- **Problem description**
From the listing below, keep only the lines that contain the string "minus". Case must match exactly.

*** Material for the task ***

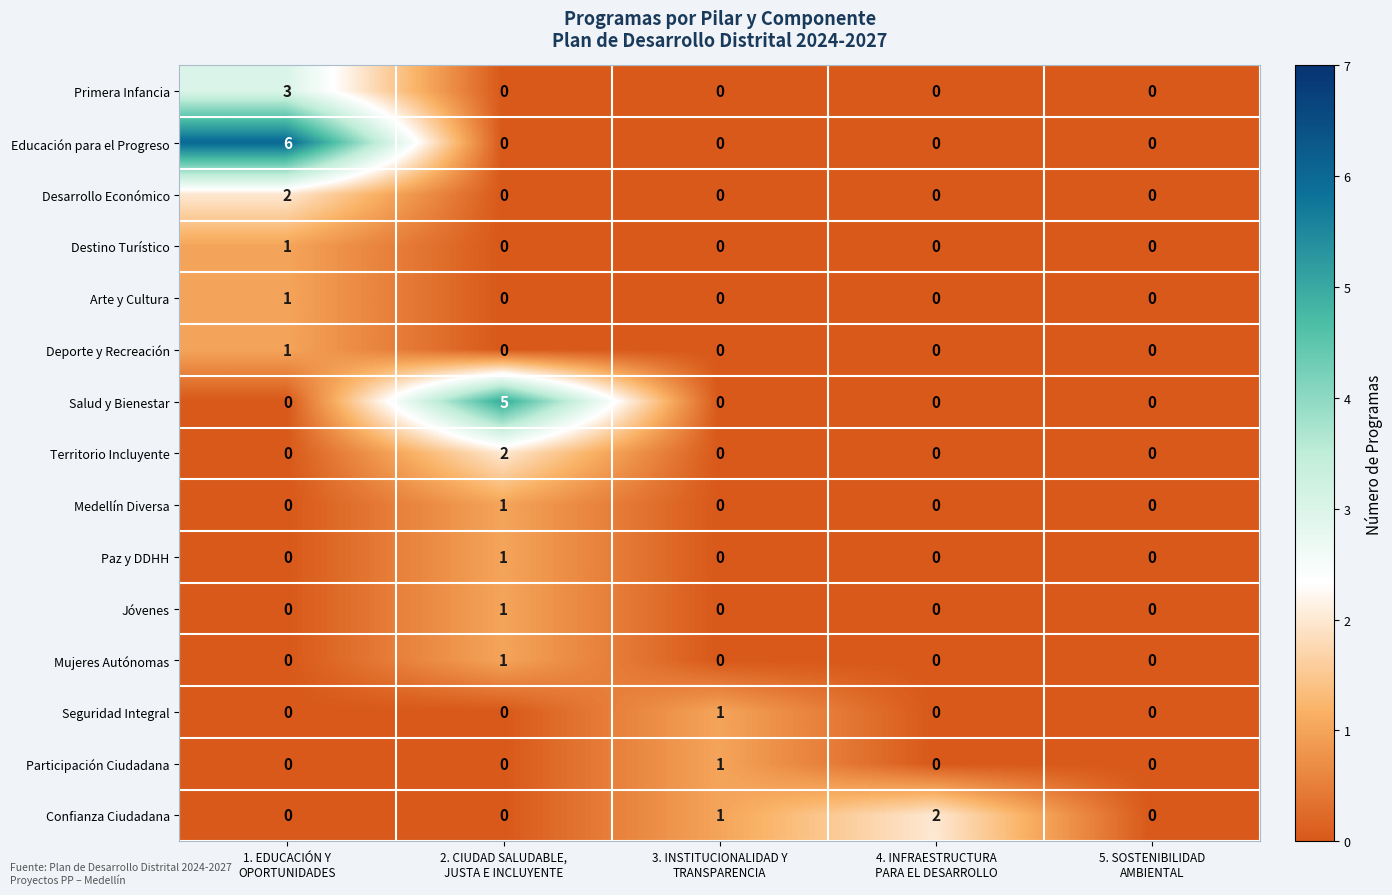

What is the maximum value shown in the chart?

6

***
*** Material for the task ***

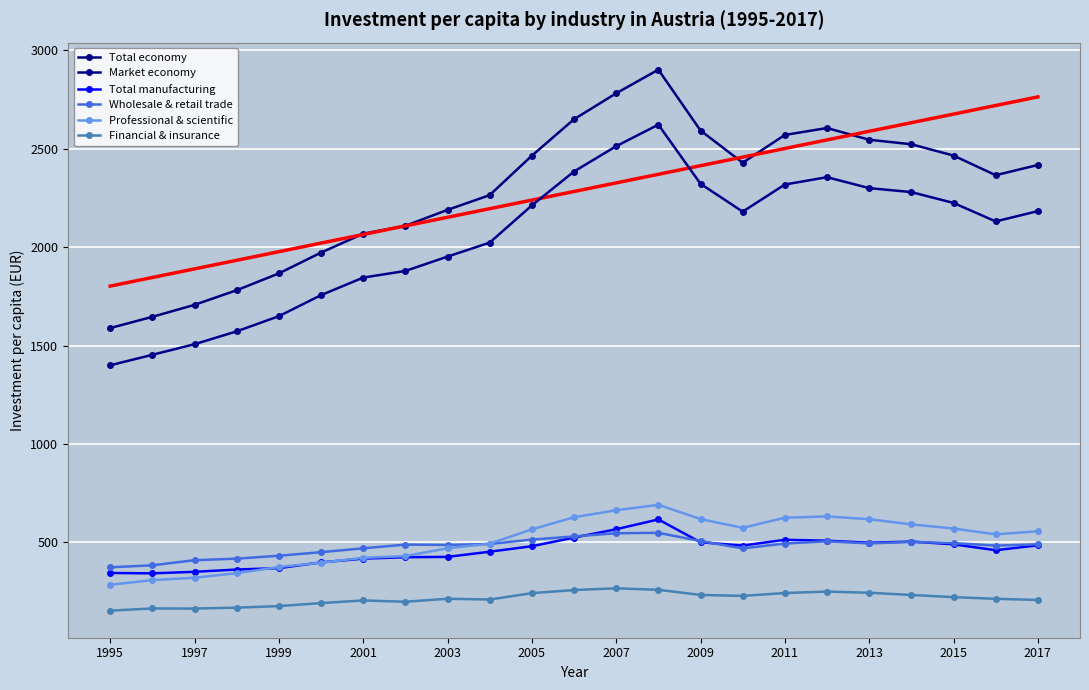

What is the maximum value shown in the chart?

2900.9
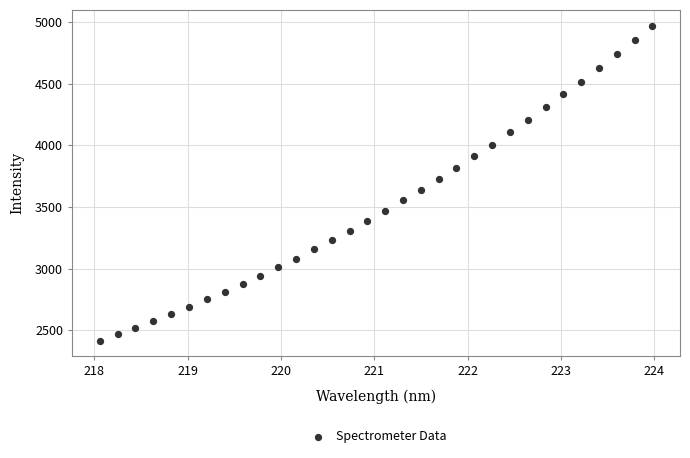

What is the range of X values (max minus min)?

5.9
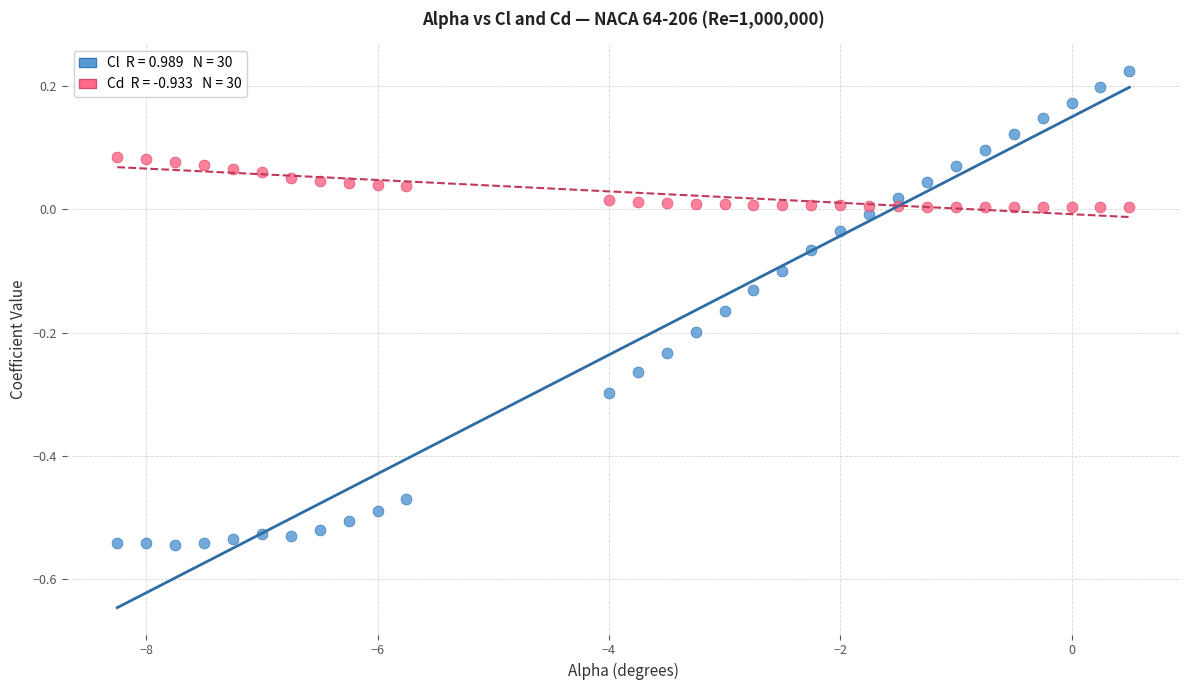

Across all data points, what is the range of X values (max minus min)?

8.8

***
*** Material for the task ***

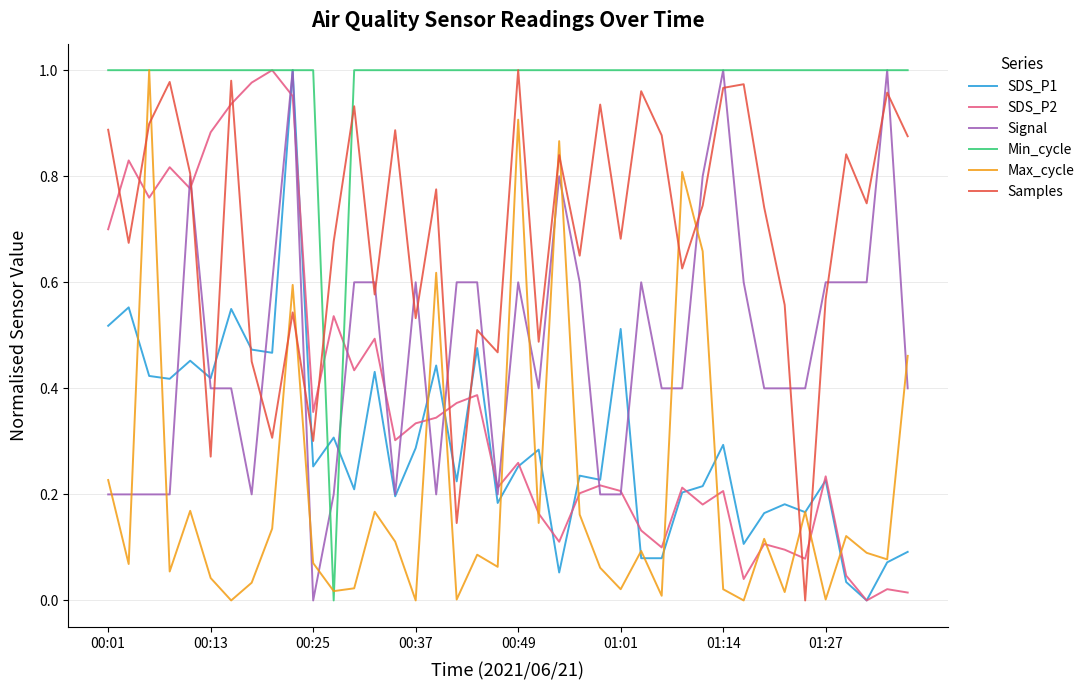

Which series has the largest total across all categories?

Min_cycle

***

- **Answer box**
What is the range of X values (max minus min)?
Across all data points, what is the range of X values (max minus min)?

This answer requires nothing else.